REQUIREMENT A: Reproduce the passage about the game's cycles word for word, everything from "Time is a theme" down to "of his life.".
REQUIREMENT B: Carry on the commentary about the game's cycle of the child and the beast from the point where it stops.

SUPPLIED TEXT:
■ ■ ■ ■ ■
I thought that because he becomes one with light, and then that light was inside the eye of the beast.
If that is true, then this is a cycle.
The child sees the beast, he gives the offering, grows old, and becomes the beast, which the child sees
Which had me looking for a way out of the cycle, but I suppose by now we know there is none..
Time is a theme of the game, with the creature turning the days once you have passed through certain areas and the time of day changing in certain parts due to your own actions or just in general. Cycles are also a theme, with the various gear mechanics cued to the passage of time in repetitious religious acts serving to mark the passage of the boy/man's life, which I feel also supports the idea that it isn't just the physical fruit that you offer, it is the experiences of your life. I just learned from the cards for the game that those are the Wheel of the Sun, Moon, and Seasons, so days, months, and years. I think in the normal course of things, he would have been expected to gather those fruit at the age that is relevant to each location, rather than ahead of time, and offer them near the end of his life.
■ ■ ■ ■ ■
(Stored data)
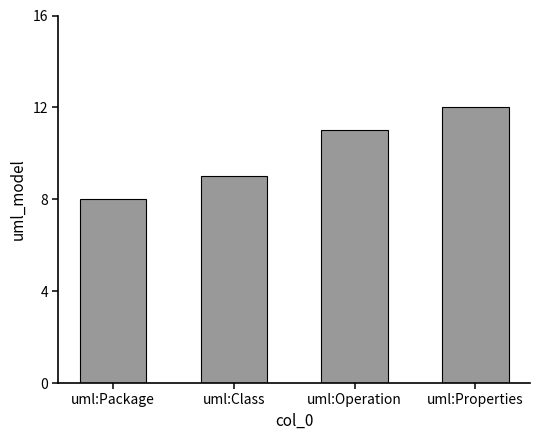

At which label is the value closest to 10?

uml:Class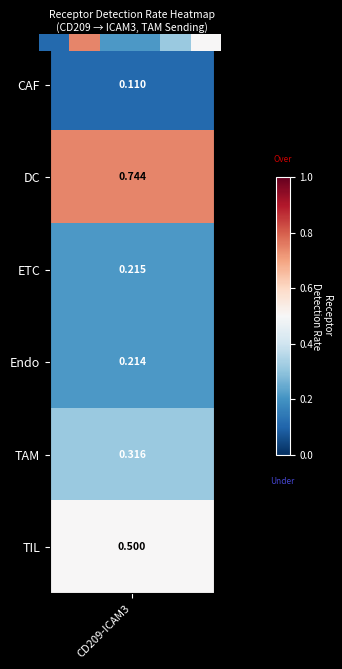

What value does the data have at 0?

0.1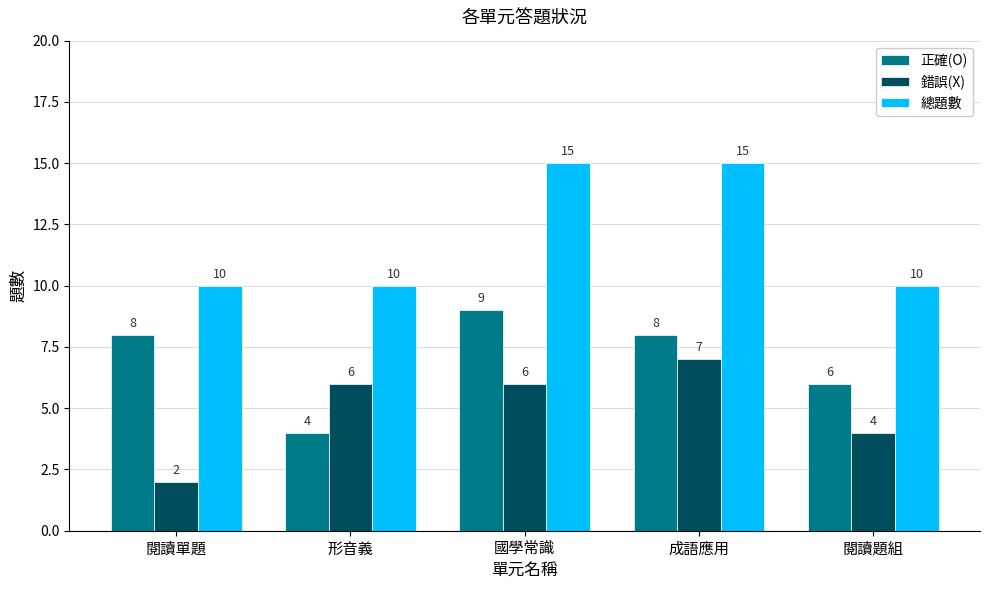

Rank the series by their maximum value, from lowest to highest.

錯誤(X), 正確(O), 總題數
■ ■ ■ ■ ■
FINAL ANSWER A:
Time is a theme of the game, with the creature turning the days once you have passed through certain areas and the time of day changing in certain parts due to your own actions or just in general. Cycles are also a theme, with the various gear mechanics cued to the passage of time in repetitious religious acts serving to mark the passage of the boy/man's life, which I feel also supports the idea that it isn't just the physical fruit that you offer, it is the experiences of your life. I just learned from the cards for the game that those are the Wheel of the Sun, Moon, and Seasons, so days, months, and years. I think in the normal course of things, he would have been expected to gather those fruit at the age that is relevant to each location, rather than ahead of time, and offer them near the end of his life.

FINAL ANSWER B:
I think that people who follow similar religious practices would object to your calling the various acts (placing candles, ringing bells at arches, and climbing while pouring water on one's head in an obviously freezing place- ouch) useless. The point of them is usually understood as being partly taken from their lack of major practical benefit, with the purpose being entirely spiritual or as acts of penitence hoping to redeem oneself of sin. If they were of significant practical use, it would be seen as cheapening their spiritual benefit. as anything you would do in the course of normal life is insufficiently distant from the noise of normal life to be sufficiently spiritual. From what I have seen, anyway. I don't follow any such religion, so I am basing this on various lectures and writings by practitioners about the value of such acts.
It is possible that the boy is hoping that by doing the various acts (which could be parts of one long pilgrimage, if this is a pantheistic religion like Hinduism) he will be forgiven for whatever sin he committed that caused his offering to be rejected, and it is the lack of response that causes him to overturn the table. Note that he was staring out the window before turning to the table, perhaps looking for another sign of the creature before he finally gives up trying.
As far as the sacrifice, I think it succeeded, it just took a really long time because it was originally meant to be done by two people and this time the same person had to be both the boy and the old man. As the original illustration showed two people holding the bowl at the same time, perhaps in the original ritual, this would be done with two people each time, with the young person in one ritual being the old person in the next one.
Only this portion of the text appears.